7. Shufflepuck Café (1989)
*Mice.* They’re great for moving a cursor around the screen and clicking menus and icons, clearly, but it took developer Christopher Gross to look and one and think: ‘air hockey puck’. And so the game the mouse was created for, Shufflepuck Café, came into being, with you facing off against a seriously motley crew of miscreants. Ideally, we’d be pointing you at the superb Mac original, but the DOS port still does the business as you smack the puck at drunkard alien playboy lizard Lexan Smythe-Worthington, and cheating telekine Princess Bejin, who occasionally floats the puck to the side of the table, before aiming it at your face.

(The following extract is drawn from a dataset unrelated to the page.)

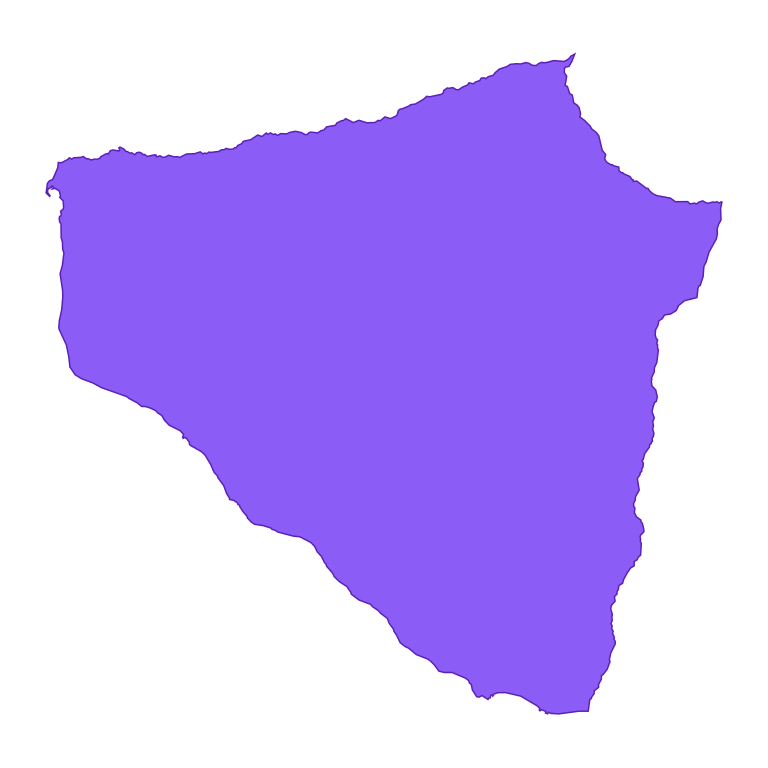 Nossa Senhora Da Conceicao, São Filipe, Cabo Verde (Albers equal-area conic projection)
{"feature_id": "66160863B39753348448887", "entity_name": "Nossa Senhora Da Conceicao", "entity_type": "district", "adm_level": 2, "iso_a3": "CPV", "parent_name": "Cabo Verde", "parent_adm1": "São Filipe", "projection": "albers", "projection_center": [-24.43, 14.881], "detail": "fine", "context": "isolated", "style": "filled", "palette": "violet", "viewbox_px": 768, "rotation_deg": 0, "n_neighbors": 0, "source": "geoboundaries", "source_scale": "gbopen_adm2", "svg_char_len": 6007}
<svg xmlns="http://www.w3.org/2000/svg" viewBox="0 0 768 768"><path d="M588.2,711.2L589.8,699.5L591.3,698.6L591.7,697.0L594.1,693.7L594.3,690.8L598.6,687.3L598.6,684.3L601.2,679.6L601.5,675.6L603.2,674.4L607.1,669.4L610.0,661.8L609.4,659.4L610.8,652.9L615.2,644.1L615.2,641.3L613.9,638.9L614.4,637.5L612.6,633.3L613.2,631.2L611.7,628.8L612.2,625.8L610.9,623.7L612.3,620.4L611.8,617.4L612.4,614.5L610.8,609.3L611.0,606.8L611.8,604.9L615.1,601.2L614.4,596.7L617.0,594.0L617.0,591.6L618.4,589.3L618.9,585.5L622.6,583.3L623.5,579.8L627.2,572.9L630.5,568.1L634.2,565.8L634.2,561.5L637.1,559.8L638.2,557.3L640.6,555.2L641.3,543.2L640.3,541.7L640.6,539.2L640.0,536.9L640.6,535.1L643.9,531.8L643.8,529.3L642.3,523.2L641.1,521.9L640.8,520.0L636.5,516.8L634.4,512.6L634.9,507.9L633.7,506.4L633.6,503.5L635.3,499.9L635.5,496.8L639.2,490.1L637.3,478.5L640.0,474.7L640.2,472.8L641.8,471.3L641.6,469.5L642.9,467.1L643.4,463.4L642.1,460.8L643.2,459.4L644.7,453.6L649.5,447.0L649.7,444.5L651.1,443.7L651.5,442.1L652.5,441.4L652.1,438.1L653.3,436.7L653.9,433.5L652.6,428.5L653.5,426.4L652.8,421.9L654.3,417.8L652.0,411.8L653.3,406.2L654.6,402.5L656.3,401.4L657.3,396.9L655.7,389.9L651.9,385.9L651.3,380.8L651.9,379.3L651.5,377.8L654.3,371.8L654.4,367.8L656.8,362.5L658.4,349.6L657.5,348.1L657.6,345.0L656.7,343.5L657.6,340.0L656.0,337.9L655.2,334.7L655.6,329.8L657.9,325.3L658.9,320.8L662.4,318.5L664.5,315.0L670.6,314.0L676.2,310.5L678.7,305.4L684.6,300.7L696.9,297.6L698.0,288.3L698.8,286.1L700.2,285.5L703.1,276.6L703.9,266.3L706.1,262.1L709.0,252.2L716.3,239.0L717.4,234.0L717.1,228.8L718.8,223.9L721.0,220.0L720.6,208.9L721.9,202.1L721.3,201.8L719.4,203.0L716.7,201.7L715.4,202.4L712.6,202.0L708.5,203.2L706.0,202.8L702.8,200.9L699.6,201.8L696.1,204.0L694.7,203.1L690.0,203.9L687.7,201.6L675.3,201.7L670.4,198.1L657.2,195.7L653.2,194.0L649.5,190.8L648.0,188.4L646.3,188.3L636.7,181.0L633.3,181.4L633.1,179.8L631.9,179.4L630.0,176.5L624.5,174.2L622.6,172.7L621.4,172.7L619.0,170.7L618.8,167.1L613.5,165.7L612.1,164.5L610.6,164.7L606.1,161.7L604.7,158.6L605.7,154.6L602.2,150.2L598.8,135.8L596.2,132.4L591.6,128.8L590.2,126.1L584.5,120.4L579.8,116.9L580.6,113.9L579.1,107.6L577.0,105.0L573.7,102.9L572.3,95.1L569.7,93.5L567.4,86.5L565.1,85.4L566.7,76.1L564.3,72.6L564.4,68.8L565.5,67.1L569.0,66.4L572.0,61.1L574.7,54.1L570.7,56.3L569.6,58.0L566.7,60.2L564.1,61.4L553.5,60.6L547.0,62.4L543.7,62.8L541.8,62.3L538.3,63.7L536.4,65.5L532.3,65.3L529.0,63.3L525.6,62.6L520.6,64.0L516.7,63.7L510.5,64.3L506.8,66.6L499.3,69.1L495.1,72.7L493.2,75.3L488.4,76.6L485.7,78.7L484.4,77.9L481.2,78.1L479.8,80.5L475.3,82.1L473.3,83.8L469.0,82.8L467.6,85.0L462.9,86.9L458.5,89.8L456.2,89.6L452.8,87.6L449.0,88.3L447.2,88.0L443.7,90.5L443.3,92.9L441.5,94.3L429.7,96.8L426.7,96.3L423.6,99.2L415.4,104.0L410.6,104.7L409.2,105.9L401.8,109.0L400.3,109.0L398.4,110.4L397.1,115.0L395.7,116.2L390.5,118.6L384.9,116.9L380.3,120.7L378.1,120.4L375.0,122.5L366.9,122.8L358.9,120.3L353.4,122.6L345.7,118.6L343.2,120.6L341.5,120.7L336.8,123.0L335.5,125.3L326.7,126.8L323.8,130.0L320.9,130.7L317.8,132.9L310.8,132.1L308.9,132.7L307.6,134.3L305.5,134.7L301.2,132.5L295.5,131.3L290.1,132.3L286.6,133.9L280.7,133.6L277.3,135.5L275.2,133.8L273.4,134.6L270.5,132.9L268.0,134.3L266.3,133.0L262.0,136.5L257.7,135.0L250.7,139.7L243.3,141.3L241.7,143.7L237.7,145.5L236.3,147.6L234.8,147.7L232.9,149.1L229.8,149.3L225.9,148.4L224.5,149.6L221.3,149.8L219.0,151.4L211.0,152.4L208.8,152.1L207.1,153.5L204.5,153.1L202.9,153.9L200.2,151.9L194.6,153.7L186.5,154.0L179.8,157.4L177.2,156.6L174.4,156.9L168.7,155.3L164.9,157.2L162.4,157.2L160.0,155.8L156.7,156.8L156.0,156.3L156.1,155.1L154.7,154.8L147.2,156.4L144.6,154.4L143.1,154.7L141.9,153.3L139.1,152.2L136.6,152.8L134.9,154.7L131.7,152.8L129.8,153.2L127.5,151.6L125.7,151.3L124.1,149.2L120.0,147.1L118.9,147.9L119.7,150.2L119.0,150.9L112.7,150.0L111.1,150.4L110.1,151.0L108.4,154.0L107.3,153.5L105.7,154.0L100.6,156.8L99.9,158.2L97.1,159.3L94.4,159.1L90.9,160.0L88.9,158.9L86.3,158.7L83.2,156.5L81.4,157.3L73.8,157.8L71.6,159.1L69.3,157.8L67.8,159.4L61.6,162.7L58.3,162.5L57.8,167.6L53.5,177.7L52.4,179.7L49.6,180.7L47.5,183.2L46.1,192.9L49.7,196.4L50.0,195.7L47.6,192.5L47.8,189.2L51.4,187.3L51.6,186.1L52.7,186.2L53.6,187.7L52.4,188.9L55.1,188.4L59.3,191.0L60.5,196.0L59.7,197.4L63.2,200.9L63.6,207.6L63.0,209.3L60.6,211.2L61.4,214.7L60.6,216.2L59.6,216.4L59.2,218.4L59.6,221.7L61.0,224.1L61.2,237.9L62.4,241.8L62.7,249.4L63.9,253.0L62.4,265.2L60.1,273.7L62.6,290.4L62.8,297.0L61.7,309.8L59.3,320.8L58.8,327.4L59.2,329.5L66.4,345.0L68.8,356.9L69.9,367.0L75.2,374.8L81.7,378.8L92.8,382.9L101.6,387.7L127.0,396.7L129.1,398.5L137.2,402.8L141.6,406.4L145.8,406.6L150.2,408.0L155.5,410.5L158.1,413.2L161.8,415.5L164.6,420.4L169.3,425.3L180.0,430.6L182.0,432.6L183.5,434.5L182.6,437.4L183.2,438.3L184.4,437.4L186.6,438.5L189.2,442.2L189.4,444.0L190.4,445.4L201.4,451.6L205.3,455.4L210.8,464.7L214.1,472.3L217.3,475.7L218.0,477.8L223.8,485.8L226.6,493.5L229.7,498.5L229.5,499.5L233.7,500.3L237.7,503.1L237.7,504.2L239.6,505.4L239.8,506.7L243.1,511.8L247.2,516.5L247.3,517.9L251.2,522.0L254.7,524.3L263.1,525.6L270.6,527.9L272.2,529.5L274.6,530.0L277.9,532.1L293.3,536.1L299.9,536.8L310.9,542.5L314.6,546.3L317.2,551.8L321.5,556.5L324.5,562.6L326.2,564.4L326.5,566.1L332.9,573.5L334.1,576.5L339.6,581.8L346.9,586.6L351.0,592.6L351.2,594.1L359.0,600.0L370.5,604.3L372.8,606.9L378.2,610.5L380.6,613.3L387.3,618.4L389.2,623.3L393.5,629.2L393.9,631.3L396.5,635.0L400.2,642.7L405.0,646.5L408.5,648.1L416.3,654.6L427.4,658.9L430.4,661.0L434.3,664.8L439.0,671.2L444.4,672.5L452.1,672.5L465.4,678.1L468.6,680.5L469.5,683.1L471.2,684.3L472.4,690.0L476.7,696.7L479.1,697.1L482.1,695.6L488.0,699.5L488.6,698.4L490.2,697.8L491.0,695.0L492.4,695.1L492.8,696.1L494.1,694.0L497.8,692.7L505.6,692.6L520.7,696.1L537.6,706.1L539.9,708.8L539.3,710.1L540.0,710.8L541.4,709.8L542.5,710.0L545.8,711.5L545.5,713.1L547.6,713.8L548.5,712.3L550.7,713.4L558.7,713.9L579.0,711.2L588.2,711.2Z" fill="#8b5cf6" stroke="#5b21b6" stroke-width="1.5"/></svg>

8. Prince of Persia (1990)
Before Prince of Persia headed to 3D on modern consoles and then to movie theatres, wearing Jake Gyllenhaal’s face, it was an elegant, considered Jordan Mechner creation for Brøderbund. Much like predecessor Karateka, Prince of Persia aimed to bring a cinematic feel to home computers, and it’s chock full of fluid animation and cut-scenes. It’s similarly thoughtful too — Prince of Persia might look like a platform game, but it’s really a slow-burn puzzler, with you figuring out how to carefully pick your way through a trap-filled dungeon, without getting horribly impaled on spikes or a guard’s sword.
9. Wolfenstein 3D (1992)
It wasn’t the first 3D shooter, but Wolfenstein 3D defined the template for pretty much everything that followed it. Spy William ‘B.J.’ Blazkowicz wants to bring down the Nazis, although the idiot’s gone and got himself captured. You must therefore help him escape from his cell, and work his way to each floor’s elevator. In his way: lots of Nazis to shoot, vicious dogs to shoot, and a big boss to shoot — you get the idea.

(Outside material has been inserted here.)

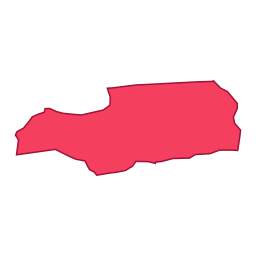 the district of Eskilstuna, Södermanland, Sweden
{"feature_id": "70781695B99698101105625", "entity_name": "Eskilstuna", "entity_type": "district", "adm_level": 2, "iso_a3": "SWE", "parent_name": "Sweden", "parent_adm1": "Södermanland", "projection": "natural_earth1", "projection_center": [16.38, 59.332], "detail": "fine", "context": "isolated", "style": "filled", "palette": "rose", "viewbox_px": 256, "rotation_deg": 0, "n_neighbors": 0, "source": "geoboundaries", "source_scale": "gbopen_adm2", "svg_char_len": 828}
<svg xmlns="http://www.w3.org/2000/svg" viewBox="0 0 256 256"><path d="M237.7,150.5L239.6,138.1L240.6,130.2L234.6,123.3L233.4,117.1L237.3,108.4L237.3,103.4L232.8,98.0L227.3,91.5L220.7,88.2L213.4,80.8L212.4,81.4L198.7,81.8L135.9,85.0L110.0,88.2L109.9,88.0L107.3,88.2L110.3,97.2L109.9,105.2L103.2,110.1L97.6,111.3L89.8,113.1L81.4,115.0L72.9,114.3L63.0,113.3L56.3,111.5L49.6,108.5L45.1,108.6L44.3,112.2L38.0,114.3L32.3,116.8L29.2,121.2L23.5,128.2L17.1,131.6L15.4,135.1L18.5,139.8L16.5,154.8L55.4,149.4L69.2,156.3L75.8,159.2L85.2,161.0L87.4,165.7L89.6,169.7L94.0,171.9L96.8,175.2L110.0,173.0L116.1,172.3L125.4,170.5L132.6,166.1L135.9,161.4L148.6,161.7L155.3,163.4L155.8,162.1L161.9,161.4L172.9,158.5L189.4,158.1L195.5,154.5L209.8,153.7L219.7,150.1L233.0,150.1L237.7,150.5Z" fill="#f43f5e" stroke="#9f1239" stroke-width="1.5"/></svg>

In fact, for a 1992 game, it’s surprisingly bloody, with death screams aplenty. It’s a bit surreal, too, notably with the suspicious number of chicken dinners peppered about the floor, ready for you to munch. (These Nazis wouldn’t be picking up many points on Come Dine With Me.)
10. Speedball 2
‘Ice cream! Ice cream!’ That’s what the players of Speedball 2 hear all the time from a nagging, insistent vendor in the crowd, but they’ll probably need some after getting their teeth punched out in this violent futuristic take on handball. Naturally, you start out at the bottom of the heap, managing the notoriously rubbish Brutal Deluxe. But be shrewd on the transfer market, pick up loads of coins in-game, and try not to concede too many goals, and you’ll swiftly climb the ranks. That is if your hands don’t rebel by being forced to use QAOP controls.
Bonus: Night Mission (1988)
OK — one extra entry, just because. In 1982, Bruce Artwick (the man behind the hugely successful Flight Simulator series) briefly went pinball crazy, and the result was Night Mission, a fast and furious digital table. Next to the likes of Pinball Arcade and Zen Pinball, Night Mission of course looks positively archaic, but this update for DOS overhauls the very rough visuals of the original and retains its breakneck gameplay. The physics is a tad suspect, but we’d argue Night Mission is the best retro ball-spanger around.